Cell Phones & Leashes - A Deeper Social Analysis [overclockers.com]: "Cell phones have become a prescription drug with extremely hazardous side effects & dangerous dependency disorders. It's not my intention to bring out typical arguments heard about the same subject, more so and observation as to what cell phones have done to me and other "test" subjects. This isn't a rant about annoying ring tones."
If you're ever annoyed about hearing your cell phone ring, read this article! And let's be honest, we all have a love/hate relationship with out cell phones, right? While things here have never been so out of hand as with that poor guy, I've been in a couple of situations where cell phones have caused significant problems. It's a real pain to have people call you at times when you simply don't wanna hear anything from them. The worst part is that most people don't stop calling, even if you've already ignored them three times. It's like, gimme a break, will you, it's only 11a.m., I'm a student and I'm asleep, so STOP CALLING! That's also why my cell phone is always turned off while I'm sleeping, there's nothing worse than having somebody wake me up with some appalingly useless issue...

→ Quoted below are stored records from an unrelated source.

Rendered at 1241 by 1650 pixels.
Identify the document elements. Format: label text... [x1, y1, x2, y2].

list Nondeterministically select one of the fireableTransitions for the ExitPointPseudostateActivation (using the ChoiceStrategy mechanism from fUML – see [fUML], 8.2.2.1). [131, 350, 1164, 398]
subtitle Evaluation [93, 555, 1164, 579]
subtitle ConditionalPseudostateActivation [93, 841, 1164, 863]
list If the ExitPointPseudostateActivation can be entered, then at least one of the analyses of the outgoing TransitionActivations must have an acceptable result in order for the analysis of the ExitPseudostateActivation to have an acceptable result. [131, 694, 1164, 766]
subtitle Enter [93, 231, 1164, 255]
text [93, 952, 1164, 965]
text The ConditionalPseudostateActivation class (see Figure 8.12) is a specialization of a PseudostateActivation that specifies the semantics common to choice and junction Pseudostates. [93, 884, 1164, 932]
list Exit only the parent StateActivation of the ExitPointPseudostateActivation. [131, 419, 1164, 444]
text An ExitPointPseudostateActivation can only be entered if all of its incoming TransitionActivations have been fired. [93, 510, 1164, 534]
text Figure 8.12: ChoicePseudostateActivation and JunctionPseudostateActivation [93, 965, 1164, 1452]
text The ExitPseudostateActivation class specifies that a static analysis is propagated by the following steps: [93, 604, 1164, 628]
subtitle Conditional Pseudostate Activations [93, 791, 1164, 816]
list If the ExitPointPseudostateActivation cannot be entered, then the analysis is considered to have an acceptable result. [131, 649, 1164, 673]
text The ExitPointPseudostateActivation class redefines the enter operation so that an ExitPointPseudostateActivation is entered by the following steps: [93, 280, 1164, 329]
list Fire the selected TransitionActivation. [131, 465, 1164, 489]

Windows XP on an Intel Mac [winxponmac.com]: "The Contest
My MacBook is shipping on the 15th of February. I told my boss that this would replace my IBM desktop and I could boot Windows XP on it. I am still confident it can be done. I am pledging $100 of my own money and offering anyone else who would like the instructions on how to Dual boot these two operating systems the ability to donate some of their money into the pot as a reward for the person / group that can make dual-booting Mac OS X and Windows XP happen on an Intel Mac. Good Luck."

Having heard that a number of people have already trashed their brand-new iMacs when messing with EFI and trying to get WinXP to boot it will be interesting to see whether this bounty will yield any results. I'm sure sooner rather than later somebody will come up with a way to dual-boot WinXP or some Linux version on an iMac. Which would give me yet another reason to get an Intel based Mac mini once Apple releases that baby (which IMO will happen once Intel gets their Core Duo production running smoothly).

Democrats and Republicans Both Adept at Ignoring Facts, Study Finds [livescience.com]: "The study points to a total lack of reason in political decision-making.
"None of the circuits involved in conscious reasoning were particularly engaged," Westen said. "Essentially, it appears as if partisans twirl the cognitive kaleidoscope until they get the conclusions they want, and then they get massively reinforced for it, with the elimination of negative emotional states and activation of positive ones."
Notably absent were any increases in activation of the dorsolateral prefrontal cortex, the part of the brain most associated with reasoning."

Quite an interesting study I dare say. Makes me wonder about my own decision making process... And not just as far as politics is concerned, it's about everything: buying decisions for example. I tend to read lots of reviews, forums and customer feedback before I make any significant hardware or gadget purchases. But if you extend the results of that study, I might actually only do all that research to confirm to myself that I was right about buying XYZ in the first place. And I'm a fairly unbiased buyer, what about all those AMD, Intel, ATI and NVidia fanboys? To them, buying gear from "their" company is more of a religious deed and it might prove impossible to convince them that another piece of hardware might be better suited. Anyway, certainly something to keep in mind for the future...

Link of the day: ipspotting.com: useless, but fun!